I don't know if this is going to make sense because it happened for me so far past when it should have which is why I am saying this to you.
I am not speaking about my M. I am speaking about my first one.
The only way I can explain it to myself is that our emotions. Our memories. Good and bad. gain such gravity through time. As and when we expereince them. The loger we share time with someone tha more gravity accrues to them. It is compounded trememdously. I hesitate to put a mathmatical formula to it but i would say it is not linear. It increases at an increasing rate as we move through our M.
They really do.
It clusters around our heart like stardust pulled into a star.
They gain such gravity, emotional gravity, from our experience and time with our beloved that it becomes a force that cannot be ignored.

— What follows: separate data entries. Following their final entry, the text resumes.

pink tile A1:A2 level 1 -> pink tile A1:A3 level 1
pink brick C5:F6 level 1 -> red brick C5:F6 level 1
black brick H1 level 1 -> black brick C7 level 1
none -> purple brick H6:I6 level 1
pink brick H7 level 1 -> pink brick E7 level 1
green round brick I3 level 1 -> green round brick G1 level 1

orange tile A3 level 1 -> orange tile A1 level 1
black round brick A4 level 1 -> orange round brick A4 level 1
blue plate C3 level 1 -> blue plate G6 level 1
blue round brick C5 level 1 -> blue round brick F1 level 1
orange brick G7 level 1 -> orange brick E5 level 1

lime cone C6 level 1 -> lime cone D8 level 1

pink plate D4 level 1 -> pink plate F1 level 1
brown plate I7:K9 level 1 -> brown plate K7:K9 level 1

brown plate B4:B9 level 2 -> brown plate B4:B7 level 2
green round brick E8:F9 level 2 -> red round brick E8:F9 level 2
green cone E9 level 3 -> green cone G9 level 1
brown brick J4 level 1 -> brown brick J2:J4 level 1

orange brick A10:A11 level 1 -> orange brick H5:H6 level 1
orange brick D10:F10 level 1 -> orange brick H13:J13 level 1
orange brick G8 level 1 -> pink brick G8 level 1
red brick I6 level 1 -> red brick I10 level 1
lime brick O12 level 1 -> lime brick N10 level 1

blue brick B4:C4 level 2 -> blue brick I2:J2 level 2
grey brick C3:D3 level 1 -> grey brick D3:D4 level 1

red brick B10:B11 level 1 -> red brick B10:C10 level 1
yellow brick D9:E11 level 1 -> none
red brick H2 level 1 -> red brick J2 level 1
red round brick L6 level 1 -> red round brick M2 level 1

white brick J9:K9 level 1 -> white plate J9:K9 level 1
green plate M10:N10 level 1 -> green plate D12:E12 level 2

It cannot be shut away and forgotten.
When you do that it will always be tugging on you. Throwing you off course. Making you uneasy when you don't even know what or why the uneasiness comes.
The walking wounded...
How to heal?
When you acknowledge it. Look at it full on. Let its force have its way. Surrender to it.
It loses its power.
It IS ok for you to say
"I love my wife heart and soul and I always will. I will cherish and respect those memories and I will not let this thing that has come to diminish my life, destroy this that I know to be true
for me."
Try it. And see how it feels. The big bad monster of "what was and what might have been or may be yet to come"
Doesn't look so scary.
My dear friend. There is so much joy and love in you I know from knowing you.
Do not kill it. Do not hide it away in a box. Do not be afraid of it. Embrace it.
It is the way out of that dark place where you have hidden it.
This question for me made me realize what a burden I carried.
When I think of my M and the years and the memories do I feel pain or joy?
Which answer adds value to your life and which takes away?
It really is up to you create or destroy.